The best part of writing this column is the reader mail I get. It's a source of endless fascination to me to find out about the details of your Exchange environments, and often the questions you ask are things that never would have occurred to me. For example, a reader wrote to ask me about my recent columns on 64-bit Exchange and the performance benefits it should offer. He wrote:

"In your last e-letter you mentioned the added performance boost putting Exchange on a 64-bit box. For those of us that connect our Exchange servers to an iSCSI SAN, would we not run into bottlenecks at the NIC (1Gb backbone, assuming we were not using a \[TCP/IP offload engines\] TOE card or maybe even if we do), before a 32-bit setup cut into performance?"

This is a great question, so I'll trot out my all-purpose answer: "It depends." First, let's assume that you have a Gigabit Ethernet connection to the iSCSI SAN, with a host bus adapter (HBA) that has a native x64 driver--no thunking required. That's just a clarification, but in the end it doesn't really matter. Why? Assuming that you have "enough" RAM (where the precise value of "enough" varies according to the user workload on your server), the Exchange 12 implementation of the JET database engine will be able to cache a significantly larger portion of the EDB file than it can now. Therefore, the amount of bandwidth between your server and the iSCSI cabinet becomes much less relevant from a performance standpoint.
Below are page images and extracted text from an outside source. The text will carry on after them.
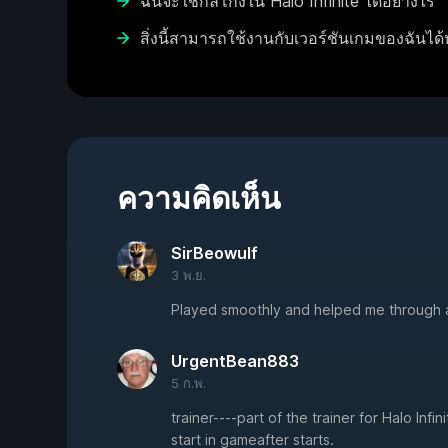
ฉันจะใช้กลโกงใน Halo Infinite ได้อย่างไร
สิ่งนี้สามารถใช้งานกับเวอร์ชันเกมของฉันได้
ความคิดเห็น
SirBeowulf
3 พ.ย.
Played smoothly and helped me through a 
UrgentBean883
5 ก.พ.
trainer----part of the trainer for Halo In
start in gameafter starts.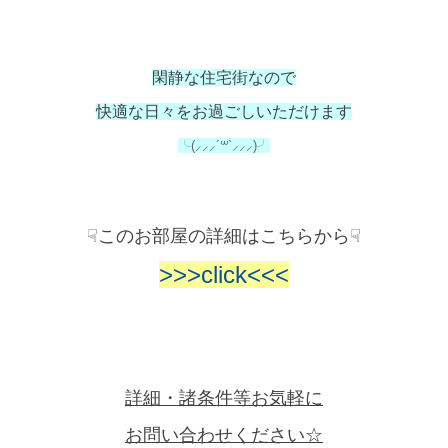
閑静な住宅街なので
快適な日々をお過ごしいただけます
╰(⸝⸝⸝´꒳`⸝⸝⸝)╯
☟このお部屋の詳細はこちらから☟
>>>click<<<
詳細・諸条件等お気軽に
お問い合わせください☆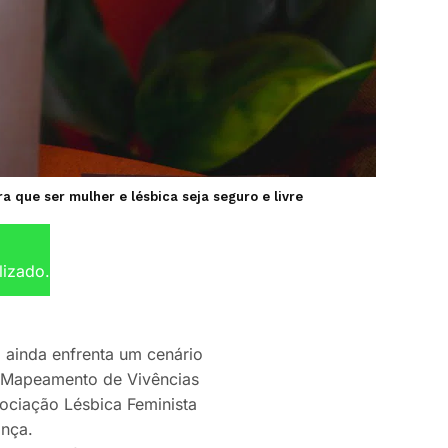
a que ser mulher e lésbica seja seguro e livre
lizado.
 ainda enfrenta um cenário
 “Mapeamento de Vivências
ssociação Lésbica Feminista
ança.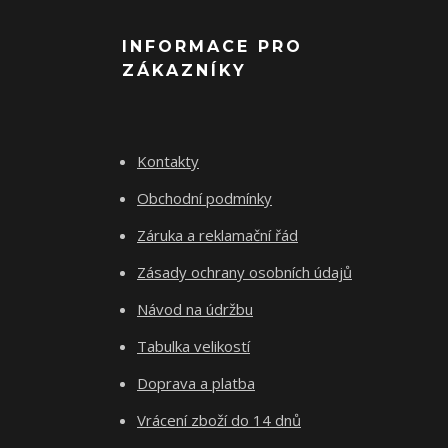
INFORMACE PRO
ZÁKAZNÍKY
Kontakty
Obchodní podmínky
Záruka a reklamační řád
Zásady ochrany osobních údajů
Návod na údržbu
Tabulka velikostí
Doprava a platba
Vrácení zboží do 14 dnů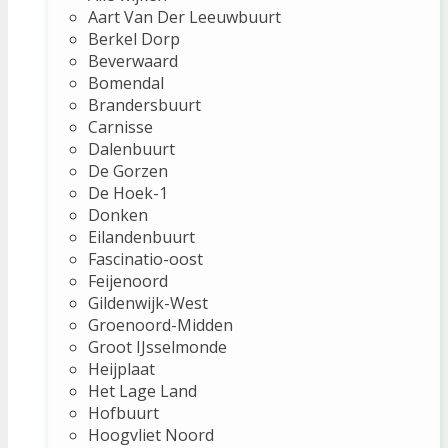
Aart Van Der Leeuwbuurt
Berkel Dorp
Beverwaard
Bomendal
Brandersbuurt
Carnisse
Dalenbuurt
De Gorzen
De Hoek-1
Donken
Eilandenbuurt
Fascinatio-oost
Feijenoord
Gildenwijk-West
Groenoord-Midden
Groot IJsselmonde
Heijplaat
Het Lage Land
Hofbuurt
Hoogvliet Noord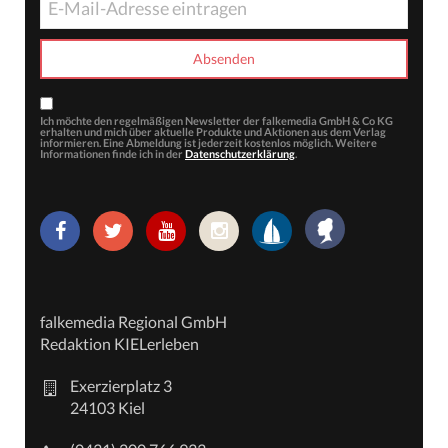
Ich möchte den regelmäßigen Newsletter der falkemedia GmbH & Co KG
erhalten und mich über aktuelle Produkte und Aktionen aus dem Verlag
informieren. Eine Abmeldung ist jederzeit kostenlos möglich. Weitere
Informationen finde ich in der
Datenschutzerklärung
.
falkemedia Regional GmbH
Redaktion KIELerleben
Exerzierplatz 3
24103 Kiel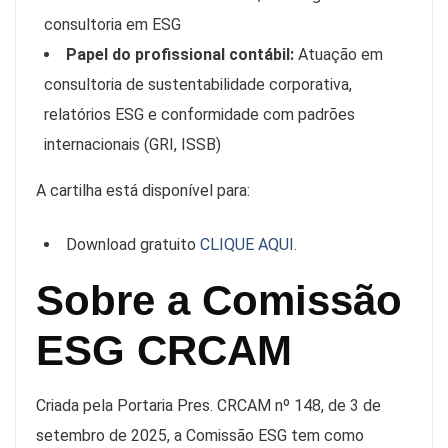
consultoria em ESG
Papel do profissional contábil:
Atuação em
consultoria de sustentabilidade corporativa,
relatórios ESG e conformidade com padrões
internacionais (GRI, ISSB)
A cartilha está disponível para:
Download gratuito
CLIQUE AQUI.
Sobre a Comissão
ESG CRCAM
Criada pela Portaria Pres. CRCAM nº 148, de 3 de
setembro de 2025, a Comissão ESG tem como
We already see a similar effect: When SAN vendors are hunting for business, they often make their solutions seem more attractive by adding a very large cache to the controller. This speeds performance a great deal. Of course, this only works until the disks hit 70 percent or so of capacity, then the cache loses its advantage and performance drops like a rock. (That's why the Jetstress tool fills up the disks before starting the actual performance testing.)

In this case, this behavior is a problem only because the SAN controller has no idea what the application is doing; it's not a problem for Exchange because the Extensible Storage Engine (ESE) is in charge of the cache. Given enough RAM, the amount of bandwidth you use for a given set of user behaviors should decrease because you'll be making fewer requests to the actual disk.

What about page size? My gut feeling is that the page size change will be a wash; caching will reduce the total number of I/O operations per second (IOPS) that have to go over the wire, but those pages that do go will be 8KB instead of 4KB. I'm looking forward to seeing hard data to confirm or disprove that theory, though.

Why did I say "it depends," if the performance news is so rosy? Because one of the key reasons people will be deploying Exchange 12 is to consolidate servers. Obviously, if you take four or five Exchange Server 2003 servers and stuff their mailboxes onto an Exchange 12 server, the new server will require a significant amount of SAN bandwidth, and I suspect it'll easily be possible to build configurations that would saturate a Gigabit Ethernet HBA. So, don't do that and you should be good to go!